Trial: Feature-limited (saving disabled)

Is there ever really a final draft? As most of you know, I write screenplays. Movies, as a rule, are a collaborative medium. Sometimes, things are changed on the set the day of the shoot. Final Draft can’t handle your ad-libs, but it does just about everything else.


Why Upgrade?

First, Final Draft has been given a definite 21st century look and feel. It did take a little getting use to, as I was firmly entrenched in version 5’s status and Tool Bars. And some of the menu commands were in different places. Otherwise, at first glance, not much has changed.


Of course, this is a good thing, for those of you upgrading from version 5. If you’ve never seen any version of Final Draft before, the toolbars and menus won’t be particularly off putting.

What’s New?

Final Draft has been Carbonized for Mac OS X, always a good thing these days, as I believe the G4 iMacs come with Mac OS X as the default.
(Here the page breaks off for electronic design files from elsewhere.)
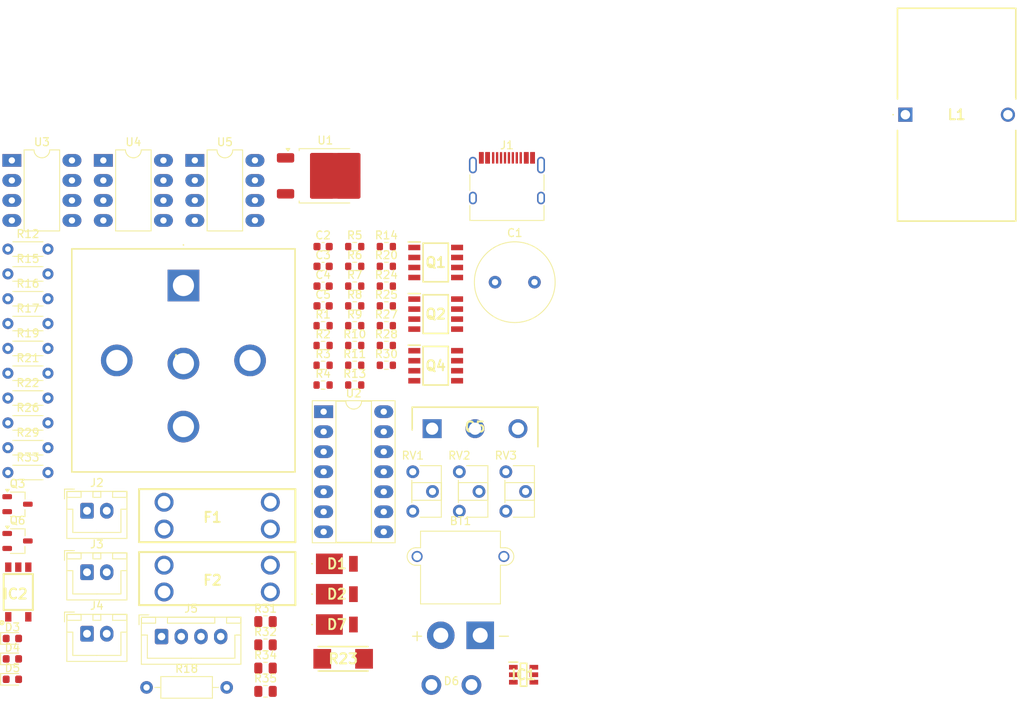
<source format=kicad_pcb>
(kicad_pcb
	(version 20240108)
	(generator "pcbnew")
	(generator_version "8.0")
	(general
		(thickness 1.6)
		(legacy_teardrops no)
	)
	(paper "A4")
	(layers
		(0 "F.Cu" signal)
		(31 "B.Cu" signal)
		(32 "B.Adhes" user "B.Adhesive")
		(33 "F.Adhes" user "F.Adhesive")
		(34 "B.Paste" user)
		(35 "F.Paste" user)
		(36 "B.SilkS" user "B.Silkscreen")
		(37 "F.SilkS" user "F.Silkscreen")
		(38 "B.Mask" user)
		(39 "F.Mask" user)
		(40 "Dwgs.User" user "User.Drawings")
		(41 "Cmts.User" user "User.Comments")
		(42 "Eco1.User" user "User.Eco1")
		(43 "Eco2.User" user "User.Eco2")
		(44 "Edge.Cuts" user)
		(45 "Margin" user)
		(46 "B.CrtYd" user "B.Courtyard")
		(47 "F.CrtYd" user "F.Courtyard")
		(48 "B.Fab" user)
		(49 "F.Fab" user)
		(50 "User.1" user)
		(51 "User.2" user)
		(52 "User.3" user)
		(53 "User.4" user)
		(54 "User.5" user)
		(55 "User.6" user)
		(56 "User.7" user)
		(57 "User.8" user)
		(58 "User.9" user)
	)
	(setup
		(pad_to_mask_clearance 0)
		(allow_soldermask_bridges_in_footprints no)
		(pcbplotparams
			(layerselection 0x00010fc_ffffffff)
			(plot_on_all_layers_selection 0x0000000_00000000)
			(disableapertmacros no)
			(usegerberextensions no)
			(usegerberattributes yes)
			(usegerberadvancedattributes yes)
			(creategerberjobfile yes)
			(dashed_line_dash_ratio 12.000000)
			(dashed_line_gap_ratio 3.000000)
			(svgprecision 4)
			(plotframeref no)
			(viasonmask no)
			(mode 1)
			(useauxorigin no)
			(hpglpennumber 1)
			(hpglpenspeed 20)
			(hpglpendiameter 15.000000)
			(pdf_front_fp_property_popups yes)
			(pdf_back_fp_property_popups yes)
			(dxfpolygonmode yes)
			(dxfimperialunits yes)
			(dxfusepcbnewfont yes)
			(psnegative no)
			(psa4output no)
			(plotreference yes)
			(plotvalue yes)
			(plotfptext yes)
			(plotinvisibletext no)
			(sketchpadsonfab no)
			(subtractmaskfromsilk no)
			(outputformat 1)
			(mirror no)
			(drillshape 1)
			(scaleselection 1)
			(outputdirectory "")
		)
	)
	(net 0 "")
	(net 1 "GND")
	(net 2 "+BATT")
	(net 3 "+24V")
	(net 4 "+12V")
	(net 5 "Net-(IC1-VDD)")
	(net 6 "+5V")
	(net 7 "Net-(D3-K)")
	(net 8 "Net-(D4-K)")
	(net 9 "Net-(D5-K)")
	(net 10 "Net-(D6-K)")
	(net 11 "Net-(D6-A)")
	(net 12 "Net-(D7-A)")
	(net 13 "unconnected-(IC1-PG-Pad3)")
	(net 14 "Net-(IC1-CC2)")
	(net 15 "Net-(IC1-CC1)")
	(net 16 "Net-(IC1-CFG)")
	(net 17 "Net-(IC2-Pad5)")
	(net 18 "Net-(Q3-D)")
	(net 19 "Net-(IC2-Pad1)")
	(net 20 "unconnected-(J1-SHIELD-PadS1)")
	(net 21 "unconnected-(J1-D+-PadA6)")
	(net 22 "unconnected-(J1-D--PadA7)")
	(net 23 "unconnected-(J1-D--PadB7)")
	(net 24 "unconnected-(J1-SHIELD-PadS1)_1")
	(net 25 "unconnected-(J1-SHIELD-PadS1)_2")
	(net 26 "unconnected-(J1-D+-PadB6)")
	(net 27 "unconnected-(J1-SHIELD-PadS1)_3")
	(net 28 "unconnected-(J1-SBU1-PadA8)")
	(net 29 "unconnected-(J1-SBU2-PadB8)")
	(net 30 "/PowerSIG")
	(net 31 "/ChargeSIG")
	(net 32 "/RelaySIG")
	(net 33 "/CapV+_Sence")
	(net 34 "/CapV-_Sence")
	(net 35 "unconnected-(K1-NC-PadA87)")
	(net 36 "Net-(L1-Pad1)")
	(net 37 "Net-(Q3-G)")
	(net 38 "Net-(Q5-G)")
	(net 39 "Net-(Q6-G)")
	(net 40 "/PFM")
	(net 41 "/OCP")
	(net 42 "Net-(U3B-+)")
	(net 43 "Net-(U4A-+)")
	(net 44 "Net-(U3A--)")
	(net 45 "Net-(U4A--)")
	(net 46 "/OVP")
	(net 47 "Net-(U5A-+)")
	(net 48 "Net-(R31-Pad2)")
	(net 49 "Net-(U5A--)")
	(net 50 "Net-(R34-Pad2)")
	(net 51 "unconnected-(RV1-Pad3)")
	(net 52 "unconnected-(RV2-Pad3)")
	(net 53 "unconnected-(RV3-Pad3)")
	(net 54 "unconnected-(U2A-NC-Pad3)")
	(net 55 "unconnected-(U2B-NC-Pad11)")
	(net 56 "unconnected-(U4-Pad7)")
	(net 57 "unconnected-(U5-Pad7)")
	(footprint "LED_SMD:LED_0603_1608Metric" (layer "F.Cu") (at 76.29 123.74))
	(footprint "Resistor_SMD:R_0603_1608Metric" (layer "F.Cu") (at 119.69 86.49))
	(footprint "samasys:MA10EB045" (layer "F.Cu") (at 117.425 111.68))
	(footprint "Resistor_THT:R_Axial_DIN0204_L3.6mm_D1.6mm_P5.08mm_Horizontal" (layer "F.Cu") (at 75.72 87.5))
	(footprint "Resistor_SMD:R_0603_1608Metric" (layer "F.Cu") (at 119.69 83.98))
	(footprint "Resistor_SMD:R_0603_1608Metric" (layer "F.Cu") (at 119.69 76.45))
	(footprint "Package_DIP:DIP-8_W7.62mm_LongPads" (layer "F.Cu") (at 99.42 60.5))
	(footprint "Resistor_THT:R_Axial_DIN0204_L3.6mm_D1.6mm_P5.08mm_Horizontal" (layer "F.Cu") (at 75.72 93.8))
	(footprint "Connector_JST:JST_XH_B2B-XH-A_1x02_P2.50mm_Vertical" (layer "F.Cu") (at 85.75 120.55))
	(footprint "LED_SMD:LED_0603_1608Metric" (layer "F.Cu") (at 76.29 121.15))
	(footprint "Resistor_SMD:R_0603_1608Metric" (layer "F.Cu") (at 115.68 81.47))
	(footprint "samasys:MA10EB045" (layer "F.Cu") (at 117.425 115.53))
	(footprint "Resistor_SMD:R_0603_1608Metric" (layer "F.Cu") (at 115.68 83.98))
	(footprint "Resistor_SMD:R_0805_2012Metric" (layer "F.Cu") (at 108.38 121.96))
	(footprint "Resistor_SMD:R_0603_1608Metric" (layer "F.Cu") (at 119.69 78.96))
	(footprint "Connector_JST:JST_XH_B4B-XH-A_1x04_P2.50mm_Vertical" (layer "F.Cu") (at 95.2 120.91))
	(footprint "Resistor_SMD:R_0603_1608Metric" (layer "F.Cu") (at 119.69 89))
	(footprint "Package_DIP:DIP-14_W7.62mm_Socket_LongPads" (layer "F.Cu") (at 115.75 92.38))
	(footprint "Capacitor_SMD:C_0603_1608Metric" (layer "F.Cu") (at 115.68 71.43))
	(footprint "Resistor_SMD:R_0603_1608Metric" (layer "F.Cu") (at 123.7 86.49))
	(footprint "Package_DIP:DIP-8_W7.62mm_LongPads" (layer "F.Cu") (at 76.22 60.5))
	(footprint "Resistor_SMD:R_0603_1608Metric" (layer "F.Cu") (at 123.7 78.96))
	(footprint "LED_SMD:LED_0603_1608Metric" (layer "F.Cu") (at 76.29 126.33))
	(footprint "Capacitor_SMD:C_0603_1608Metric" (layer "F.Cu") (at 115.68 76.45))
	(footprint "Connector_AMASS:AMASS_XT30PW-M_1x02_P2.50mm_Horizontal" (layer "F.Cu") (at 135.6 120.75))
	(footprint "Resistor_SMD:R_0603_1608Metric" (layer "F.Cu") (at 115.68 89))
	(footprint "Potentiometer_THT:Potentiometer_ACP_CA6-H2,5_Horizontal" (layer "F.Cu") (at 138.85 100))
	(footprint "Resistor_THT:R_Axial_DIN0204_L3.6mm_D1.6mm_P5.08mm_Horizontal" (layer "F.Cu") (at 75.72 84.35))
	(footprint "samasys:SOIC127P600X175-8N" (layer "F.Cu") (at 129.955 80))
	(footprint "Resistor_SMD:R_0603_1608Metric" (layer "F.Cu") (at 123.7 73.94))
	(footprint "Package_TO_SOT_SMD:TSOT-23" (layer "F.Cu") (at 76.94 104.115))
	(footprint "Resistor_THT:R_Axial_DIN0204_L3.6mm_D1.6mm_P5.08mm_Horizontal" (layer "F.Cu") (at 75.72 71.75))
	(footprint "samasys:3557-2" (layer "F.Cu") (at 102.257 105.567))
	(footprint "Potentiometer_THT:Potentiometer_ACP_CA6-H2,5_Horizontal" (layer "F.Cu") (at 127.05 100))
	(footprint "Resistor_SMD:R_0805_2012Metric" (layer "F.Cu") (at 108.38 119.01))
	(footprint "Resistor_SMD:R_0805_2012Metric" (layer "F.Cu") (at 108.38 124.91))
	(footprint "samasys:SOIC127P600X175-8N" (layer "F.Cu") (at 129.955 73.45))
	(footprint "samasys:TK042N65Z5" (layer "F.Cu") (at 129.505 94.535))
	(footprint "Mylibrary:PCDP0665G1"
		(layer "F.Cu")
		(uuid "7f671055-e43d-416c-8909-d2bfad98f2b1")
		(at 131.95 127.05)
		(property "Reference" "D6"
			(at 0 -0.5 0)
			(unlocked yes)
			(layer "F.SilkS")
			(uuid "698d25a1-a2da-4b48-a94c-48728161cbc2")
			(effect
... [182627 chars truncated]
</source>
It includes Ask the Expert, which is basically Syd Field’s books computerized.


Also new is ScriptCompare, which allows you to compare two scripts for differences. The Format Assistant checks your scripts to make sure none of the elements are out of place. And for those of you who don’t have Acrobat Distiller, the ability to save in Adobe PDF format is a life saver.


Smart Drag and Drop allows you to drag a bit of dialogue from where you wrote it to somewhere else in the script, and the correct character element is automatically created when the dialogue is dropped. Smart Drag and Drop also recognizes other script elements and behaves correctly and predictably when you drag and drop them anywhere in your script.

The ScriptNote window’s default size has been increased for convenience. Also, the ScriptNote Markers can be colored.


New, improved script templates that take advantage of the advanced features of Final Draft 6 are available. These include new television series, improved US and British stageplay templates, and improved screenplay templates.


The new, improved Courier Final Draft custom font is darker when printed, and matches exactly across Windows and Macintosh computers, so a script will always look good, regardless of where you print it or read it.

Again, Why Upgrade?

Because you can. For those of you who bought Final Draft when OS X was only on the drawing board, this is a must have. The new features mentioned above are an added bonus, allowing you the time to write. OK, I had a small problem when I changed an element on my own. I was used to version 5’s Shift-Tab feature, which has apparently vanished. I also had a small problem with shifting page layouts. My 59 pages would always shrink to 58 when I saved. A quick callup of the Page Layout command under the Document menu, and a click of the options tab later, I’d have my 59 pages back. I’m pretty sure this is something that may be unique to my Mac, but I report it here, as it’s annoying. To me. Don’t let my problems stop you from taking the plunge.



If you’re thinking of writing a screenplay, teleplay, or stage play, you can do worse than Final Draft. Someone suggested that this type of software is useless because you can create a template in something like MS Word. Sure, you can do that, if you want to take the time and patience it would take to do that. While you’re doing that, I’ll be completing my current screenplay with Final Draft 6.